---- RECORDS
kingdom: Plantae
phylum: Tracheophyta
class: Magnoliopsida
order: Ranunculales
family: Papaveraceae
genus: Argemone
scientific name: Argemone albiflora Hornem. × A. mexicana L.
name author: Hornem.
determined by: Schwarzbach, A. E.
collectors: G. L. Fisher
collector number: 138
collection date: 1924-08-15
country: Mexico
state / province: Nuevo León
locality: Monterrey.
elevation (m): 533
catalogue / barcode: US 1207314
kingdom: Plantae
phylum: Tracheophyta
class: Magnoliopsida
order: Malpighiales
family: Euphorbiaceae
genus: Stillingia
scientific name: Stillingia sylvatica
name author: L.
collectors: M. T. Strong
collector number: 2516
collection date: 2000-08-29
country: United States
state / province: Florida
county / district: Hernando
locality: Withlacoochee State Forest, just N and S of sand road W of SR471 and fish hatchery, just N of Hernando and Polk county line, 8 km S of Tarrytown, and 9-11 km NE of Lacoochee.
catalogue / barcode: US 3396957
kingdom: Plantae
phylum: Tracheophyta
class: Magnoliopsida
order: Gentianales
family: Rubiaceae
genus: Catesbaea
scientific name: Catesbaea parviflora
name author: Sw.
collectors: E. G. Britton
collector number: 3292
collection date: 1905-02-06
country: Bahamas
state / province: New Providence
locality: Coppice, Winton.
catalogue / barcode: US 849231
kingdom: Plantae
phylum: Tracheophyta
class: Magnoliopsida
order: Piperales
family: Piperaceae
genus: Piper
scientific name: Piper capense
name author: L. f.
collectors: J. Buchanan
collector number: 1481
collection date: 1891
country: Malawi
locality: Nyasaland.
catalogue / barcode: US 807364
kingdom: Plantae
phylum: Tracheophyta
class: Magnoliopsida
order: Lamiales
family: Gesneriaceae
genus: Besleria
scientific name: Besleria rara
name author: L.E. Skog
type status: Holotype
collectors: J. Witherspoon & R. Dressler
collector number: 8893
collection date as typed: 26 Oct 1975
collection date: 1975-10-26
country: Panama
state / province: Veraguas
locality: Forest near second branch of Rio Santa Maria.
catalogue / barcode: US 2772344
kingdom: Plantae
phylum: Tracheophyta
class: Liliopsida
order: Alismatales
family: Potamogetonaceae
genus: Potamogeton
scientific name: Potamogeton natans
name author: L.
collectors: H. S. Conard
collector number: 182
--------
**STATED EXERCISE:** Rewrite the entries from the first line through the line containing "locality: Withlacoochee State", swapping "collectors" for "collected by" and leaving everything else the same. Give only those lines.

**FINAL ANSWER:**
kingdom: Plantae
phylum: Tracheophyta
class: Magnoliopsida
order: Ranunculales
family: Papaveraceae
genus: Argemone
scientific name: Argemone albiflora Hornem. × A. mexicana L.
name author: Hornem.
determined by: Schwarzbach, A. E.
collected by: G. L. Fisher
collector number: 138
collection date: 1924-08-15
country: Mexico
state / province: Nuevo León
locality: Monterrey.
elevation (m): 533
catalogue / barcode: US 1207314
kingdom: Plantae
phylum: Tracheophyta
class: Magnoliopsida
order: Malpighiales
family: Euphorbiaceae
genus: Stillingia
scientific name: Stillingia sylvatica
name author: L.
collected by: M. T. Strong
collector number: 2516
collection date: 2000-08-29
country: United States
state / province: Florida
county / district: Hernando
locality: Withlacoochee State Forest, just N and S of sand road W of SR471 and fish hatchery, just N of Hernando and Polk county line, 8 km S of Tarrytown, and 9-11 km NE of Lacoochee.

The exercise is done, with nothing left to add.